■ Assignment ■
Turn every line of the rows below into a Markdown table with two columns, Number and Line. Skip blank lines and number the remaining lines in order.

Record excerpts START

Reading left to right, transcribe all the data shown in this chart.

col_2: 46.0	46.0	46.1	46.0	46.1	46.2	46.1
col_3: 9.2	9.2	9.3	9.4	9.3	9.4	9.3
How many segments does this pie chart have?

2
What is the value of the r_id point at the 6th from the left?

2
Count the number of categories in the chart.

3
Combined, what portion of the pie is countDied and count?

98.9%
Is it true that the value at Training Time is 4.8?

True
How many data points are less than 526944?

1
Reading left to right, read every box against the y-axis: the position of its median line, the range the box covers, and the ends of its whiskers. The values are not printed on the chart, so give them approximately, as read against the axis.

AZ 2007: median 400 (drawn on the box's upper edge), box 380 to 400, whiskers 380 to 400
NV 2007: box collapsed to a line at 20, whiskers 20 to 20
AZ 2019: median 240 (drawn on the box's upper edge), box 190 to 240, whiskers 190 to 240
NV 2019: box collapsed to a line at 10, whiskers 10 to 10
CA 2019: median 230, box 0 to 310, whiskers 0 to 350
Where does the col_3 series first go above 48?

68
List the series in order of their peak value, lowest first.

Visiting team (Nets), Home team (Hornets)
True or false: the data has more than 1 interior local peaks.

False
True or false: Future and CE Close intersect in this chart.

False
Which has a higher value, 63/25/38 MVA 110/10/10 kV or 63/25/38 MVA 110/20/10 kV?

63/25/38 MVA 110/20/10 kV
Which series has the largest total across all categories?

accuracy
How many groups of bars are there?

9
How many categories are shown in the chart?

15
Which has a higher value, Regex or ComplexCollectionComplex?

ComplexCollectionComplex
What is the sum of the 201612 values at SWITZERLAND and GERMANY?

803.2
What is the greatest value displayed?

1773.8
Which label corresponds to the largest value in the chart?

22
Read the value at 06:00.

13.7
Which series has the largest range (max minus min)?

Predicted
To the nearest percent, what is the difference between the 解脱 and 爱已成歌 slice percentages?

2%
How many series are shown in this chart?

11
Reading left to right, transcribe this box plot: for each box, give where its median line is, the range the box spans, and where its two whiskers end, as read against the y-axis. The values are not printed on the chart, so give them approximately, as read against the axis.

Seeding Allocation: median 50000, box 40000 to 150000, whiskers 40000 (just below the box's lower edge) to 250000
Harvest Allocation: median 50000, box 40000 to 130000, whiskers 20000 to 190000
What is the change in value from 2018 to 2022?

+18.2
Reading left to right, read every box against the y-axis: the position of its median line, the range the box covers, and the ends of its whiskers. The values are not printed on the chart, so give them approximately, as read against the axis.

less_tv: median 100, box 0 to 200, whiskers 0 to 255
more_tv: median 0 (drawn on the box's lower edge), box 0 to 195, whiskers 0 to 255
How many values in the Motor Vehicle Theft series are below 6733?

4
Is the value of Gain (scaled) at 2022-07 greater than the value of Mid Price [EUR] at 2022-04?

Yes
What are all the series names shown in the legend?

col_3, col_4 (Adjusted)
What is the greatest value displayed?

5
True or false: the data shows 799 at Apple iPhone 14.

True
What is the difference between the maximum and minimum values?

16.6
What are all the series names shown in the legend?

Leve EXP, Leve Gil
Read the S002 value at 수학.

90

Record excerpts END

■ Result of this exercise ■
| Number | Line |
|---|---|
| 1 | Reading left to right, transcribe all the data shown in this chart. |
| 2 | col_2: 46.0	46.0	46.1	46.0	46.1	46.2	46.1 |
| 3 | col_3: 9.2	9.2	9.3	9.4	9.3	9.4	9.3 |
| 4 | How many segments does this pie chart have? |
| 5 | 2 |
| 6 | What is the value of the r_id point at the 6th from the left? |
| 7 | 2 |
| 8 | Count the number of categories in the chart. |
| 9 | 3 |
| 10 | Combined, what portion of the pie is countDied and count? |
| 11 | 98.9% |
| 12 | Is it true that the value at Training Time is 4.8? |
| 13 | True |
| 14 | How many data points are less than 526944? |
| 15 | 1 |
| 16 | Reading left to right, read every box against the y-axis: the position of its median line, the range the box covers, and the ends of its whiskers. The values are not printed on the chart, so give them approximately, as read against the axis. |
| 17 | AZ 2007: median 400 (drawn on the box's upper edge), box 380 to 400, whiskers 380 to 400 |
| 18 | NV 2007: box collapsed to a line at 20, whiskers 20 to 20 |
| 19 | AZ 2019: median 240 (drawn on the box's upper edge), box 190 to 240, whiskers 190 to 240 |
| 20 | NV 2019: box collapsed to a line at 10, whiskers 10 to 10 |
| 21 | CA 2019: median 230, box 0 to 310, whiskers 0 to 350 |
| 22 | Where does the col_3 series first go above 48? |
| 23 | 68 |
| 24 | List the series in order of their peak value, lowest first. |
| 25 | Visiting team (Nets), Home team (Hornets) |
| 26 | True or false: the data has more than 1 interior local peaks. |
| 27 | False |
| 28 | True or false: Future and CE Close intersect in this chart. |
| 29 | False |
| 30 | Which has a higher value, 63/25/38 MVA 110/10/10 kV or 63/25/38 MVA 110/20/10 kV? |
| 31 | 63/25/38 MVA 110/20/10 kV |
| 32 | Which series has the largest total across all categories? |
| 33 | accuracy |
| 34 | How many groups of bars are there? |
| 35 | 9 |
| 36 | How many categories are shown in the chart? |
| 37 | 15 |
| 38 | Which has a higher value, Regex or ComplexCollectionComplex? |
| 39 | ComplexCollectionComplex |
| 40 | What is the sum of the 201612 values at SWITZERLAND and GERMANY? |
| 41 | 803.2 |
| 42 | What is the greatest value displayed? |
| 43 | 1773.8 |
| 44 | Which label corresponds to the largest value in the chart? |
| 45 | 22 |
| 46 | Read the value at 06:00. |
| 47 | 13.7 |
| 48 | Which series has the largest range (max minus min)? |
| 49 | Predicted |
| 50 | To the nearest percent, what is the difference between the 解脱 and 爱已成歌 slice percentages? |
| 51 | 2% |
| 52 | How many series are shown in this chart? |
| 53 | 11 |
| 54 | Reading left to right, transcribe this box plot: for each box, give where its median line is, the range the box spans, and where its two whiskers end, as read against the y-axis. The values are not printed on the chart, so give them approximately, as read against the axis. |
| 55 | Seeding Allocation: median 50000, box 40000 to 150000, whiskers 40000 (just below the box's lower edge) to 250000 |
| 56 | Harvest Allocation: median 50000, box 40000 to 130000, whiskers 20000 to 190000 |
| 57 | What is the change in value from 2018 to 2022? |
| 58 | +18.2 |
| 59 | Reading left to right, read every box against the y-axis: the position of its median line, the range the box covers, and the ends of its whiskers. The values are not printed on the chart, so give them approximately, as read against the axis. |
| 60 | less_tv: median 100, box 0 to 200, whiskers 0 to 255 |
| 61 | more_tv: median 0 (drawn on the box's lower edge), box 0 to 195, whiskers 0 to 255 |
| 62 | How many values in the Motor Vehicle Theft series are below 6733? |
| 63 | 4 |
| 64 | Is the value of Gain (scaled) at 2022-07 greater than the value of Mid Price [EUR] at 2022-04? |
| 65 | Yes |
| 66 | What are all the series names shown in the legend? |
| 67 | col_3, col_4 (Adjusted) |
| 68 | What is the greatest value displayed? |
| 69 | 5 |
| 70 | True or false: the data shows 799 at Apple iPhone 14. |
| 71 | True |
| 72 | What is the difference between the maximum and minimum values? |
| 73 | 16.6 |
| 74 | What are all the series names shown in the legend? |
| 75 | Leve EXP, Leve Gil |
| 76 | Read the S002 value at 수학. |
| 77 | 90 |